▸ EXERCISE: Your answer should be every line below that includes the word "lines".

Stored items

━━━

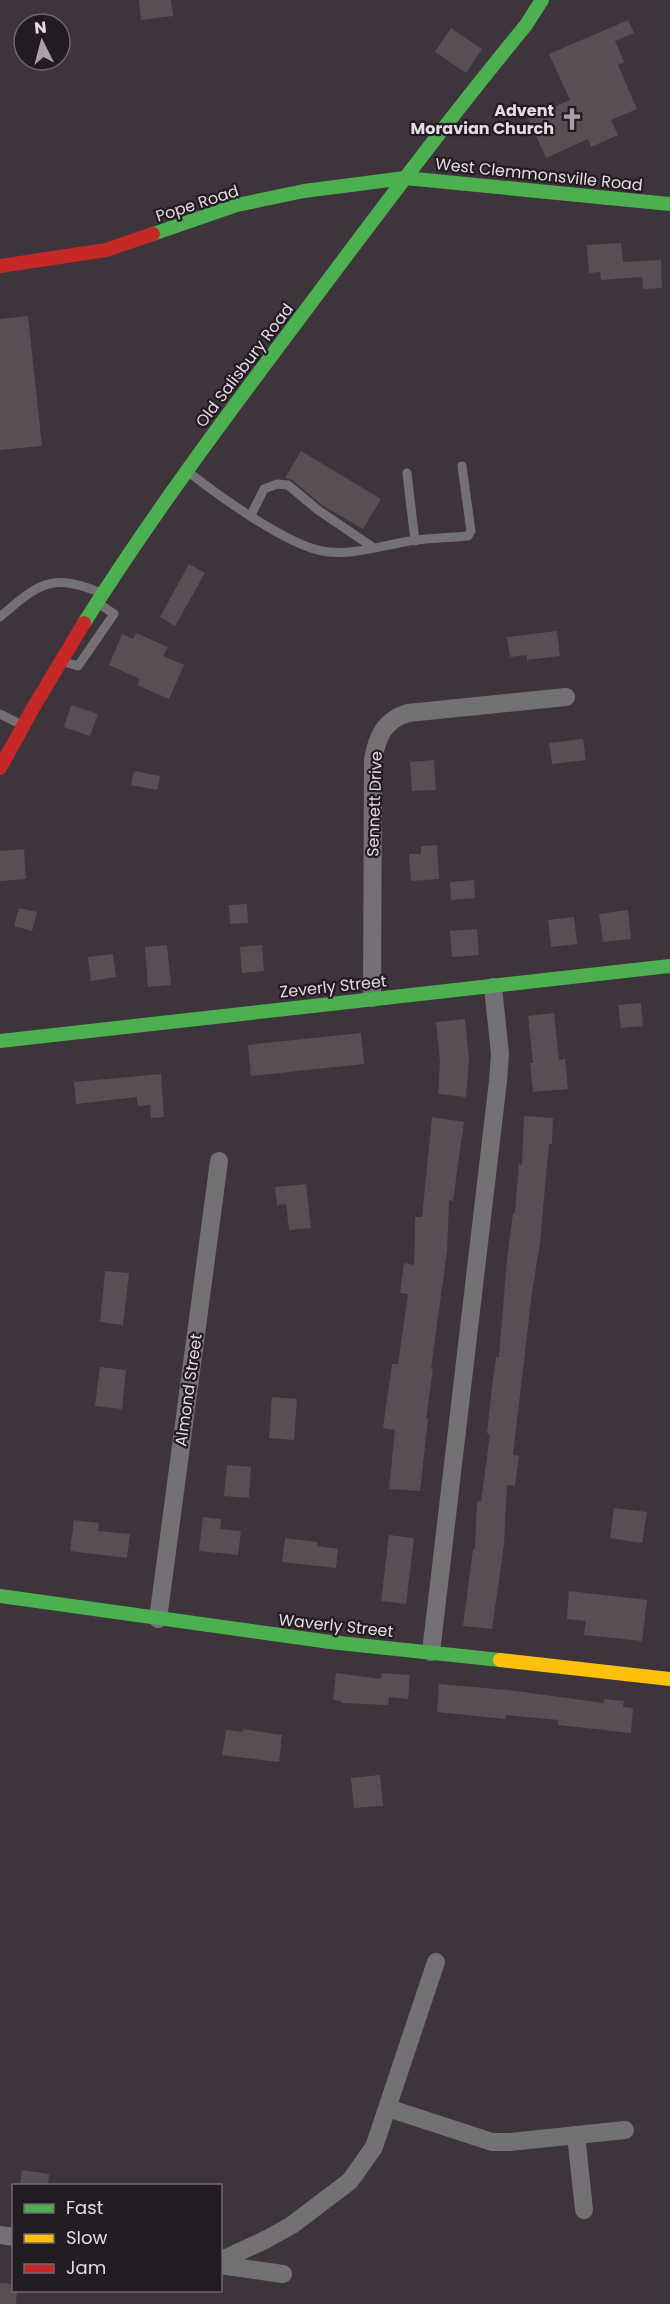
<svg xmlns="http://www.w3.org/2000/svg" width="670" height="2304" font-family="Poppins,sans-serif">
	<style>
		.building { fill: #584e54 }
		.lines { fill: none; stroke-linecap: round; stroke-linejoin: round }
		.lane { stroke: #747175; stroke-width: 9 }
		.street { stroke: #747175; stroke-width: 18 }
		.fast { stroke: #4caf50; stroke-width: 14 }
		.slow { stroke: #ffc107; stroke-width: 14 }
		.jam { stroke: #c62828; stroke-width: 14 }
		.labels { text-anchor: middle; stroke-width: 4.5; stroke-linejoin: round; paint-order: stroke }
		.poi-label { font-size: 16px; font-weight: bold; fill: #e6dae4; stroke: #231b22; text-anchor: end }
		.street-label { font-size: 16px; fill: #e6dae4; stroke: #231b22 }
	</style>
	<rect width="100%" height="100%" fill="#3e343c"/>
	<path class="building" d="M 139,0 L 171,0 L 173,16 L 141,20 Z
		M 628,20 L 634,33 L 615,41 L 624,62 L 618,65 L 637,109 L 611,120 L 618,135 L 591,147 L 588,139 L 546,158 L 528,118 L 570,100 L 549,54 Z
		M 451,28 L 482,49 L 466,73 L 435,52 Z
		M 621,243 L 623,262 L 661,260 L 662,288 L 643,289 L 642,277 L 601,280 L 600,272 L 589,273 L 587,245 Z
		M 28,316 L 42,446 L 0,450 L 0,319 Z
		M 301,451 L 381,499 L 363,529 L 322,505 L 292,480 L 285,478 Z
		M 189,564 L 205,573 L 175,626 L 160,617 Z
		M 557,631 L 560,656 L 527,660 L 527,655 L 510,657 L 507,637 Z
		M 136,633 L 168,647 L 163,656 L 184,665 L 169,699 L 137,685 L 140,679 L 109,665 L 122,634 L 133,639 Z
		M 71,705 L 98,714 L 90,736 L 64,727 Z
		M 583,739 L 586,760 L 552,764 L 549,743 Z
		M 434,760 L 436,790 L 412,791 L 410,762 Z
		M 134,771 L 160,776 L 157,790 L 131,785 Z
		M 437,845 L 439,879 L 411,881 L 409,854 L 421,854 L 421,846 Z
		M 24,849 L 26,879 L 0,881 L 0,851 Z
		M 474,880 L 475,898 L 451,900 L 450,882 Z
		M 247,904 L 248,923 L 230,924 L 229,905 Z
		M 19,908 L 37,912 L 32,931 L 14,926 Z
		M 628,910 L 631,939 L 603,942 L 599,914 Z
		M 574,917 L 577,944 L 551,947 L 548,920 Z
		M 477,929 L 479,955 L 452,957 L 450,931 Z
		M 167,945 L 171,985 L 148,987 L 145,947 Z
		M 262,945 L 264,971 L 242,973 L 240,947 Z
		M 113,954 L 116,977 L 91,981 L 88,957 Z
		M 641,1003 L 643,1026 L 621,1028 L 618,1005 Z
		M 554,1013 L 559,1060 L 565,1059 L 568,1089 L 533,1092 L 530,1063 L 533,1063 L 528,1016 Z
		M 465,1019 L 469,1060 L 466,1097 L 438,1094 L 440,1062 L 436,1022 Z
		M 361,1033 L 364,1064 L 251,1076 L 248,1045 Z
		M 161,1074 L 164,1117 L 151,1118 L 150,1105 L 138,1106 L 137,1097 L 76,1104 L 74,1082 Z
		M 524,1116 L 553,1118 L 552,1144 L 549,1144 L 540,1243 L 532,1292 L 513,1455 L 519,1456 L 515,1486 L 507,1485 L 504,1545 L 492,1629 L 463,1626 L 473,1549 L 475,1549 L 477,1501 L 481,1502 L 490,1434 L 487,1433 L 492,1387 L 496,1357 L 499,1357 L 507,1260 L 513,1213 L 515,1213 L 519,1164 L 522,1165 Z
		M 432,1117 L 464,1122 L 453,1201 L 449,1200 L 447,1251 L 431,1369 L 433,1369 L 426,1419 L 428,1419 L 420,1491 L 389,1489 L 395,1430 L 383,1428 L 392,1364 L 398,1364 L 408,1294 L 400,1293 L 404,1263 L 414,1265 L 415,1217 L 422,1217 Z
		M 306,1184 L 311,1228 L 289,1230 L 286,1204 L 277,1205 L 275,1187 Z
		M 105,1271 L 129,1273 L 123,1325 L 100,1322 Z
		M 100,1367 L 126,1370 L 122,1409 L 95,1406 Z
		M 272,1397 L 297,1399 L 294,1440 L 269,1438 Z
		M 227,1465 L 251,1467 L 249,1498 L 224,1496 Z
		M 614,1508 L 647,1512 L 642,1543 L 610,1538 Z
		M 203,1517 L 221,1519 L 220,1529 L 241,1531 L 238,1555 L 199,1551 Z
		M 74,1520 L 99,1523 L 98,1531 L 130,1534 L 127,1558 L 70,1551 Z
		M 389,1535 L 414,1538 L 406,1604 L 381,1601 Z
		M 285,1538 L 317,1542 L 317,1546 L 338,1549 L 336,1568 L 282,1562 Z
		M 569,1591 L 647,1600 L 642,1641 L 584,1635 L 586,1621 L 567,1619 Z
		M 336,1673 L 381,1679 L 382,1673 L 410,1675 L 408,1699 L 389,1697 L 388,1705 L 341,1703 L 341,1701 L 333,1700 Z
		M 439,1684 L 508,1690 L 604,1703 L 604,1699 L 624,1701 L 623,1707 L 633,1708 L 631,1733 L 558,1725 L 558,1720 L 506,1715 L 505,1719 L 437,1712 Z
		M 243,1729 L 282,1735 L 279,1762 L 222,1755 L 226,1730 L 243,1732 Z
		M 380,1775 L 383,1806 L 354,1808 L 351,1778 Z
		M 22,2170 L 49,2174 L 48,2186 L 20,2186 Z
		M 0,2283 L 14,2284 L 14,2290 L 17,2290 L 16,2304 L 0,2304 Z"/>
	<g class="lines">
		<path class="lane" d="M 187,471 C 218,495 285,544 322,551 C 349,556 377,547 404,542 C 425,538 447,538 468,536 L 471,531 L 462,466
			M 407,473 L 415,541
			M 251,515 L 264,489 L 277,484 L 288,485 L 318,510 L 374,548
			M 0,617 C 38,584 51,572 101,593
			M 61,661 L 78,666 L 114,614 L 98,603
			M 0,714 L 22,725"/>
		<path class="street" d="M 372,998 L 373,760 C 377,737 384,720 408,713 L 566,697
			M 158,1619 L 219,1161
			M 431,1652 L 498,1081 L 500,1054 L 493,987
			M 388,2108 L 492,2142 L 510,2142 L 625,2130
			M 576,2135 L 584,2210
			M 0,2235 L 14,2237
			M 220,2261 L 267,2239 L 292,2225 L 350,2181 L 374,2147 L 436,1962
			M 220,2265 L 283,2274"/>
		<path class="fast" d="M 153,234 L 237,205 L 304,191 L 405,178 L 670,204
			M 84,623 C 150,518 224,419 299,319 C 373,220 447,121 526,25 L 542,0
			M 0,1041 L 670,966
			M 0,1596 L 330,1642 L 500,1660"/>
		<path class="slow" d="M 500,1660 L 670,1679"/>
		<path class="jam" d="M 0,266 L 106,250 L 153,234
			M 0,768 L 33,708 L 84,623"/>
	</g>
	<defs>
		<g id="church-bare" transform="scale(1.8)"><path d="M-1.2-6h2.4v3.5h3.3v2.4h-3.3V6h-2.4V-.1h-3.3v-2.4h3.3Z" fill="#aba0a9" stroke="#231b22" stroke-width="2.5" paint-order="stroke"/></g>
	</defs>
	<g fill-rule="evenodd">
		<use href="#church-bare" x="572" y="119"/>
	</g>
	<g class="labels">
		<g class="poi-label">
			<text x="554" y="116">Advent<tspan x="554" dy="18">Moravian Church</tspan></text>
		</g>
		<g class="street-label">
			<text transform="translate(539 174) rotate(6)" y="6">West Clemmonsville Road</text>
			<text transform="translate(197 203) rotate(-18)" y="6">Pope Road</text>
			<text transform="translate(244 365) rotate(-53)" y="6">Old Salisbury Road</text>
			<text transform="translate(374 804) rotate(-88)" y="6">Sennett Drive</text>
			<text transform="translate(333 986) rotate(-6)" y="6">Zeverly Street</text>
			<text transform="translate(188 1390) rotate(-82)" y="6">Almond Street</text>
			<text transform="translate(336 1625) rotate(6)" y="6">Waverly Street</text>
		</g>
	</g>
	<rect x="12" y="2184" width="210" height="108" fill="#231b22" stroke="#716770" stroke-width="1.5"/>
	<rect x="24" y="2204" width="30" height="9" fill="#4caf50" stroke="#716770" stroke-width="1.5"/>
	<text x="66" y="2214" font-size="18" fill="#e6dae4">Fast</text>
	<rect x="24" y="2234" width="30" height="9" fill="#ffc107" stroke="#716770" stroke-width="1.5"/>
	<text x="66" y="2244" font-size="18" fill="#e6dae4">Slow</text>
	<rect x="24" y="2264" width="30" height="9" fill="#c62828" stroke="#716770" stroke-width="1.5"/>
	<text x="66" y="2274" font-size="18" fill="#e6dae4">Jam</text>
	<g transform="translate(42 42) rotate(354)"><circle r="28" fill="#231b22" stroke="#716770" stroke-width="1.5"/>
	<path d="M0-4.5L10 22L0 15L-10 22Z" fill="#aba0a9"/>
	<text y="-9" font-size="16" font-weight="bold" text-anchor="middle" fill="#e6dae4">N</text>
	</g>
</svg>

━━━

▸ FINAL ANSWER:
		.lines { fill: none; stroke-linecap: round; stroke-linejoin: round }
	<g class="lines">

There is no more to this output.